Dar first divided the types of problems we are trying to solve using the two categories of truth devised by the 18th century philosopher Immanuel Kant, who differentiated an analytic truth, one that can be derived from a logical argument, from a synthetic truth, one that can only be determined from empirical evidence or external data.
Apples and oranges
Analytic truths are based on proven models providing rules we can use for logical deduction. For example, given the rules of arithmetic, we can deduce 2 + 2 = 4 without needing to empirically prove it, such as by putting two apples next to two oranges to verify that it adds up to four pieces of fruit.
Analytic truths are problems solvable with data we already have. After all, intuition is data-based since it’s based on data our brains have accumulated through academic learning, personal experience and professional expertise.
Synthetic truths, on the other hand, are problems that can only be solved with data we do not have. Without empirical data, for example, we can not prove that adding four inbound links from popular food critic websites to our fruit orchard’s website will increase its daily number of unique visitors by 22 percent. Nor can we prove this will sell more of our apples and oranges without collecting data to correlate web traffic with fruit sales.
Google and Amazon
Google, for example, doesn’t try to logically deduce an analytic truth to base its search engine on. Instead, Google collects and synthesizes previous click streams and link data to predict what future users will want to see in search results. Likewise, Amazon doesn’t try to logically deduce analytic truths of e-commerce governing who buys what and how consumers act. Instead, Amazon collects and synthesizes previous sales transactions and shopping cart data to predict what future customers will want to buy and how much they will be willing to pay.

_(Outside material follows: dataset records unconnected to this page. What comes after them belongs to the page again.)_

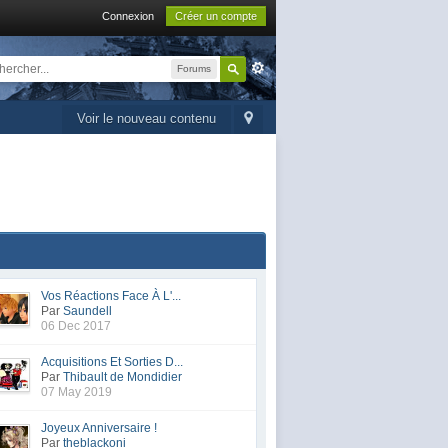
Connexion
Créer un compte
Forums
Voir le nouveau contenu
Vos Réactions Face À L'...
Par
Saundell
06 Dec 2017
Acquisitions Et Sorties D...
Par
Thibault de Mondidier
07 May 2019
Joyeux Anniversaire !
Par
theblackoni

These are examples of what can happen, Dar explained, when “we remove ourselves from the intellectual and perhaps philosophical burden of fundamentally unearthing and understanding a structure (or even positing the existence of such a structure) and use data from previous events to optimize for future events. Google and Amazon serve as early examples of the shift from analytic to synthetic problem solving because their products exist on top of data that exists in a digital medium. Everything from the creation of data, to the storage of data, and finally to the interfaces used to interact with data are digitized and automated.”
The evolution of problem solving
While human expertise will forever remain an invaluable resource, more fields of human endeavor now have access to data and computational resources capable of producing data-driven synthetic truths beyond the capabilities of the intuition-driven analytic truths of human experts.
“The rise of big data,” Dar explained, has “shifted the manner in which we solve problems. Fundamentally, we’ve gone from creating novel analytic models and deducing new findings, to creating the infrastructure and capabilities to solve problems through synthetic means.” This is why it makes more sense, Dar argued, “to view big data not in terms of data size or database type, but rather as a necessary infrastructural evolution as we shift from analytic to synthetic problem solving.”